The TPDT, introduced by the 2024 Treasury Laws Amendment, replaces the arm’s length debt test for general investors and financial entities with a simpler, more streamlined method.
The Australian Taxation Office (ATO) has issued Taxation Ruling TR 2025/2 (effective 1 October 2025), addressing the third-party debt test (TPDT) for thin capitalisation purposes.
Additionally, the ATO has finalised Schedule 3 of Practical Compliance Guideline (PCG) 2025/2, guiding restructures undertaken in response to the thin capitalisation and debt deduction creation rules.
The third-party debt test (TPDT) for thin capitalisation purposes
The TPDT was introduced by the Treasury Laws Amendment (Making Multinationals Pay Their Fair Share—Integrity and Transparency) Act 2024 (Act). The TPDT replaces the arm’s length debt test for general class investors and financial entities. It is designed to be a simpler and more streamlined test to apply and administer than the arm’s length debt test, which operated based on valuation metrics and a ‘hypothesised entity comparison’. Its design reflects that the earnings-based rules may not work appropriately for asset-heavy sectors with long depreciation periods, such as the infrastructure and property sectors.
In general terms, the TPDT limits an entity’s gross debt deductions for an income year to an amount equal to the sum of its debt deductions for that year that are attributable to debt interests issued to unrelated entities and used to fund its Australian operations. The TPDT may allow debt deductions in excess of those otherwise available under the earnings-based tests. However, the TPDT is designed to be narrow and is not intended to accommodate all third-party debt financing arrangements.
A critical condition of the TPDT is that the holder of the debt interest has recourse for payment of the debt only to the Australian assets of the issuer or an Australian entity that is a member of the “obligor group”. Assets that are rights under or in relation to a guarantee, security or other form of credit support are generally not permitted and will lead to failure of this condition unless certain limited exceptions apply. This condition is designed to ensure that independent commercial lenders determine the level and structure of debt finance they are prepared to provide an entity based only on its Australian assets. Another condition of the TPDT is that the issuer must use the proceeds of issuing the debt interest to fund its commercial activities in connection with Australia.

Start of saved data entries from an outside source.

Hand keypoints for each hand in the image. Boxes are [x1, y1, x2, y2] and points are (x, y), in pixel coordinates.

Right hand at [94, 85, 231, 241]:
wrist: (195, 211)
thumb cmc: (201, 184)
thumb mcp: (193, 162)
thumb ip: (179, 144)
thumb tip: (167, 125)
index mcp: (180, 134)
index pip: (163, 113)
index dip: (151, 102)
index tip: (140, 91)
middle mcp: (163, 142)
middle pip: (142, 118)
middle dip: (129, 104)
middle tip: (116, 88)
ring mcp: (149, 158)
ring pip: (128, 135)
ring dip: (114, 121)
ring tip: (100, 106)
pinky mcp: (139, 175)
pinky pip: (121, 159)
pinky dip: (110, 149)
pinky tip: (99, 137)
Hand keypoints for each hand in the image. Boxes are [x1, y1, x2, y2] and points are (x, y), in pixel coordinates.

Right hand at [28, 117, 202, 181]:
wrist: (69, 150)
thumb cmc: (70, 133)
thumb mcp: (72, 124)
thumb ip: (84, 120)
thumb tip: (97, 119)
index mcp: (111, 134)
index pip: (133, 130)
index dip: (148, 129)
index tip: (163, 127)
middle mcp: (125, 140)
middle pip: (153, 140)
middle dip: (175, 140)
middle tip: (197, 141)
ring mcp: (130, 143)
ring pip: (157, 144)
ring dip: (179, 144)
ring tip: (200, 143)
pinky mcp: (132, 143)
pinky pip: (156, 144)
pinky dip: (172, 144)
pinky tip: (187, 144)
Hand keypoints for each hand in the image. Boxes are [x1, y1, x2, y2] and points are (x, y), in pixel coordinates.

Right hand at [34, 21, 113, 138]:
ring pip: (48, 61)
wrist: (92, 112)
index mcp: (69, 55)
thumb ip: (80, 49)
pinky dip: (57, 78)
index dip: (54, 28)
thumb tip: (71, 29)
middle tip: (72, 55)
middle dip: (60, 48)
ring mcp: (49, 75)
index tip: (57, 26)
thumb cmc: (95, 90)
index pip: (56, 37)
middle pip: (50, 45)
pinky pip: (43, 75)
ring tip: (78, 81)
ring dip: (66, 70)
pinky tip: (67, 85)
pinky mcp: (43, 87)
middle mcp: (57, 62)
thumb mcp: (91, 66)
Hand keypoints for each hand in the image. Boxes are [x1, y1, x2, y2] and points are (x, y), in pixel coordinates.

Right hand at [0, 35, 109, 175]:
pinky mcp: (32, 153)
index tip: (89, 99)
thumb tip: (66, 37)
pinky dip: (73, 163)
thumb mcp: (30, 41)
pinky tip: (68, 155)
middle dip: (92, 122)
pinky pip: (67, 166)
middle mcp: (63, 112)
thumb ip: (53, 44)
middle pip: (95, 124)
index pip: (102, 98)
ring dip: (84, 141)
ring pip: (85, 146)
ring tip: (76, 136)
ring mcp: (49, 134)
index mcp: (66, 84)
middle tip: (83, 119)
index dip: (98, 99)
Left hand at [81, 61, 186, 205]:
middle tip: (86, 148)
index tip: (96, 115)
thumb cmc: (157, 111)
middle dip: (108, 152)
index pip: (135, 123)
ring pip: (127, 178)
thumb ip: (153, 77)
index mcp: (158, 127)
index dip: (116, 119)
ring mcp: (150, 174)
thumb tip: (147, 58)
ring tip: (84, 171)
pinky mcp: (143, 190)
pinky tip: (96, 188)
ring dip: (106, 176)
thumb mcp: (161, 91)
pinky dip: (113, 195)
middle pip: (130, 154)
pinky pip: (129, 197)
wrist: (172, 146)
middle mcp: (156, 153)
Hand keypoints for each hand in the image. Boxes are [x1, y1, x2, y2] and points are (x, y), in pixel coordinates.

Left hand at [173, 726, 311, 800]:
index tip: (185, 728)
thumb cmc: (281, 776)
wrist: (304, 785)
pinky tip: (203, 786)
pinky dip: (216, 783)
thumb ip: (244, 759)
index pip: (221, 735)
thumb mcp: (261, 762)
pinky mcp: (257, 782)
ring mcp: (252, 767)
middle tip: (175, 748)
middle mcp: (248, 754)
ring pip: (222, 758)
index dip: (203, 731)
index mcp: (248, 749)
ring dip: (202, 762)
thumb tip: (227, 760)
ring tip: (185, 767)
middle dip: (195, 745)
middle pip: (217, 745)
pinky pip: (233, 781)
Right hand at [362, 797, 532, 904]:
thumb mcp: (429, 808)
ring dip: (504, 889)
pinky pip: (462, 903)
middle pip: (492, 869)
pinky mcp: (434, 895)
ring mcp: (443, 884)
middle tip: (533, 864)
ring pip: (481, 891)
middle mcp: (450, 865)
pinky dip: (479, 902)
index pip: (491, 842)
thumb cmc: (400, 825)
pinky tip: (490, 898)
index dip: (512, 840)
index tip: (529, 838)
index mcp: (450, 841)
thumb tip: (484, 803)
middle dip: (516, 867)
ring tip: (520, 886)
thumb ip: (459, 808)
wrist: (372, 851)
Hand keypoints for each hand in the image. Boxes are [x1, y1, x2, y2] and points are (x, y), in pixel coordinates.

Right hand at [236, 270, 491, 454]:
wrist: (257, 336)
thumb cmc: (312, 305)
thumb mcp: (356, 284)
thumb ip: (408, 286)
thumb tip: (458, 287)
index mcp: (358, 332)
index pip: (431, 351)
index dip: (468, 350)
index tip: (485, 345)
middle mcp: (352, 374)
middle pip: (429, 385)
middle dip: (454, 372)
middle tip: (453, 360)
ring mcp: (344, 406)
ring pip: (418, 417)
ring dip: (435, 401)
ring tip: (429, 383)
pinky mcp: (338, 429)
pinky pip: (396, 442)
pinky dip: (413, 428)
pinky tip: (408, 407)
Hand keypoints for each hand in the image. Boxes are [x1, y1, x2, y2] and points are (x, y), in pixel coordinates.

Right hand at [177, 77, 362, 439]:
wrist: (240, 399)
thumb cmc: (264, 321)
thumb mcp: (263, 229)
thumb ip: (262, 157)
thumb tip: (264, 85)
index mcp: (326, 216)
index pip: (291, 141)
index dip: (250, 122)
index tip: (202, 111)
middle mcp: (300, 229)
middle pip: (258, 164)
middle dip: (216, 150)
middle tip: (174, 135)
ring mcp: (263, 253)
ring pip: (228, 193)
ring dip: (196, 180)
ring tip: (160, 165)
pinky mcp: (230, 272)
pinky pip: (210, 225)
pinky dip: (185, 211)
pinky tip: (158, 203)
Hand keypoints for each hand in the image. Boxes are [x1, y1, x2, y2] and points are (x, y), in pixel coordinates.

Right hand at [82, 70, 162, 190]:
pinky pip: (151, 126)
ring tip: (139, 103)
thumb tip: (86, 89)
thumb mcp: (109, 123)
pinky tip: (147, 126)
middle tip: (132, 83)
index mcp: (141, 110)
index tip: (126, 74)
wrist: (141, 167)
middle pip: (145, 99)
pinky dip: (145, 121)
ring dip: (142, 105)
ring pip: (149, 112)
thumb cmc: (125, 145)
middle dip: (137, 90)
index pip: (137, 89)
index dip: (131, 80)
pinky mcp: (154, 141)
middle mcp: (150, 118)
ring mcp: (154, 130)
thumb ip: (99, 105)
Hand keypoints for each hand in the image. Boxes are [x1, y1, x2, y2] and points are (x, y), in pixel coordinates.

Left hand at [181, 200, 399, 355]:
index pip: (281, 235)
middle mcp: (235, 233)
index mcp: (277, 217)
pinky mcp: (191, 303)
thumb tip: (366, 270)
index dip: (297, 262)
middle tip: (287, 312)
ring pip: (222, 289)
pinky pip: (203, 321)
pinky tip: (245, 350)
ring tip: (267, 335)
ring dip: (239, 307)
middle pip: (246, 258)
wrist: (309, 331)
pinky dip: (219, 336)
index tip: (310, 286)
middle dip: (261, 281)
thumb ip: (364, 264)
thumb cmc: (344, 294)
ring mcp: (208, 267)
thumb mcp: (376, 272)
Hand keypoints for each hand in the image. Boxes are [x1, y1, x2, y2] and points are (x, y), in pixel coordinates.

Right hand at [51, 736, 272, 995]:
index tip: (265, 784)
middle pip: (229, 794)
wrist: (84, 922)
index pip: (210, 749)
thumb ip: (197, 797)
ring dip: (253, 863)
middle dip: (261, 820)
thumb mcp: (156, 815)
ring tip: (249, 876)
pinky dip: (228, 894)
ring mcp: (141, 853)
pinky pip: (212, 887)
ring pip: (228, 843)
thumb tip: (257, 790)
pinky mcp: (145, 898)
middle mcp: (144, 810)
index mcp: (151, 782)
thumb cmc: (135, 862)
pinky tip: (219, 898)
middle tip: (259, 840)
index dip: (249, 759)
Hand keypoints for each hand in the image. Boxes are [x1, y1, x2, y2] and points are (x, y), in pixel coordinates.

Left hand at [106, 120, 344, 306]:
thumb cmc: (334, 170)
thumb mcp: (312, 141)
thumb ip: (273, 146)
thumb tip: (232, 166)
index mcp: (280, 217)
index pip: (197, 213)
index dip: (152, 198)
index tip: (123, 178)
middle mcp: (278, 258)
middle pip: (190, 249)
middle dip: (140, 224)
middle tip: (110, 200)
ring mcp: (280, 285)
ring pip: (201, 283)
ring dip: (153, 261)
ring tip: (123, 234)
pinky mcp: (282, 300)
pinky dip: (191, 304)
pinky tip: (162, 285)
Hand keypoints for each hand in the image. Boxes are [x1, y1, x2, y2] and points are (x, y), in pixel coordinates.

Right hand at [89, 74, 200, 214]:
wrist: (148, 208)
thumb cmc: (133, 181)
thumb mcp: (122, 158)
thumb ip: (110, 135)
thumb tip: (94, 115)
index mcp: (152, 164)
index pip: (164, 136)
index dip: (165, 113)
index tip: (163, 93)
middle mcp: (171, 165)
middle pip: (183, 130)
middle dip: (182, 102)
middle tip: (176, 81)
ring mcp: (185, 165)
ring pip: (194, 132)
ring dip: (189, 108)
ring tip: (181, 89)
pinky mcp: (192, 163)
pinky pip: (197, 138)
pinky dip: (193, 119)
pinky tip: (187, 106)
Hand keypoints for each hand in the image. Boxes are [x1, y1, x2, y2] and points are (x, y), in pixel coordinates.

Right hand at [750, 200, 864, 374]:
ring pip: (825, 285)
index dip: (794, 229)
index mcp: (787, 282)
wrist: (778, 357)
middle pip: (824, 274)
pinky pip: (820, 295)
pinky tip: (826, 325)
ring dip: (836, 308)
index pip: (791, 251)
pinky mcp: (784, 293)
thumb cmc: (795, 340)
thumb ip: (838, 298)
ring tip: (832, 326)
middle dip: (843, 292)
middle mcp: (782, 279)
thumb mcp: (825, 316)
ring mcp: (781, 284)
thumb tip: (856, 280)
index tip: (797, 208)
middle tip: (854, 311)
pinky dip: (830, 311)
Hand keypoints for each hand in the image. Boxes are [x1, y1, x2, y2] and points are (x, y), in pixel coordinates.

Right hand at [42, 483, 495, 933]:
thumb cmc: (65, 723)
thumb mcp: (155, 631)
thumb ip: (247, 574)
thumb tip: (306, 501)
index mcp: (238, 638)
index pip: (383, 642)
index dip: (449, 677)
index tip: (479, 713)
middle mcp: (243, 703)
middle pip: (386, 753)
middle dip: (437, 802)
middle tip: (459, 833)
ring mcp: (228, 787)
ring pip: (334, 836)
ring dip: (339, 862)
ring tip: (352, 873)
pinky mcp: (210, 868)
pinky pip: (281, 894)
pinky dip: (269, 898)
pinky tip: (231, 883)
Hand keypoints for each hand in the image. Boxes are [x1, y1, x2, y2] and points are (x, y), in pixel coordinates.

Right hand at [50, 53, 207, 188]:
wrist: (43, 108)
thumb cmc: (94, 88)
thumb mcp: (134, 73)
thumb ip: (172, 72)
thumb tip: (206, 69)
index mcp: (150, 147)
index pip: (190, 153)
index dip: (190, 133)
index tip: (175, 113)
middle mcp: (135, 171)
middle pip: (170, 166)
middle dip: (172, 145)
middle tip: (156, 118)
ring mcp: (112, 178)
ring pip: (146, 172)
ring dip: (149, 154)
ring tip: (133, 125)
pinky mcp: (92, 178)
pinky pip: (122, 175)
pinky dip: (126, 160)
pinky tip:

An entity will generally be able to claim its debt deductions in full if all the debt interests it issues satisfy the TPDT. That is, the TPDT will not disallow any part of its debt deductions. To the extent an entity’s debt deductions are attributable to debt interests that do not satisfy the TPDT, they are effectively disallowed.
The TPDT includes ‘conduit financing’ rules that allow debt deductions attributable to on-loans between related parties in certain circumstances. These rules are outside the scope of this Ruling.
A choice to use the TPDT may result in certain associate entities being deemed to have made the same choice. If an entity is deemed to have made a choice to apply the TPDT in relation to an income year, it is not permitted to make a choice to apply the group ratio test in relation to that year, and any choice it has made to apply the group ratio test for that income year is revoked and taken not to have been made.
Clarification on the definition of “Australian assets”
The final Ruling and Schedule 3 of the PCG offer further clarification on the definition of “Australian assets,” which is relevant to the TPDT.
The term ‘Australian assets’ is not defined for the purposes of paragraph 820-427A(3)(c) and therefore takes on its ordinary meaning in the context it appears. The adjective ‘Australian’ is defined to mean something ‘of, or relating to Australia’. ‘Assets’ are resources available for future economic benefit or service potential, such as real property, machinery, inventory, cash, securities and intangible items like patents, trademarks and goodwill.
Additionally, the term Australian assets is intended to capture assets that are substantially connected to Australia, and the following assets are not intended to be covered assets that are attributable to the entity’s overseas permanent establishments or assets that are otherwise attributable to the offshore commercial activities of an entity.
Apart from minor or insignificant assets, the TPDT limits recourse for payment of the debt to which the debt interest relates only to Australian assets in order to prevent entities from using offshore assets to inflate borrowing capacity (and therefore Australian debt deductions) beyond what the entity’s Australian assets would support.
However, for intangible assets, the guidance outlines several factors to consider when determining whether an intangible asset qualifies as an Australian asset.
Intangible assets like licences, contractual rights, and IP require special consideration since they lack physical location. Their classification as Australian assets depends on factors such as the parties’ location, governing law, use in Australian business, legal situs, and whether payments are backed by Australian assets.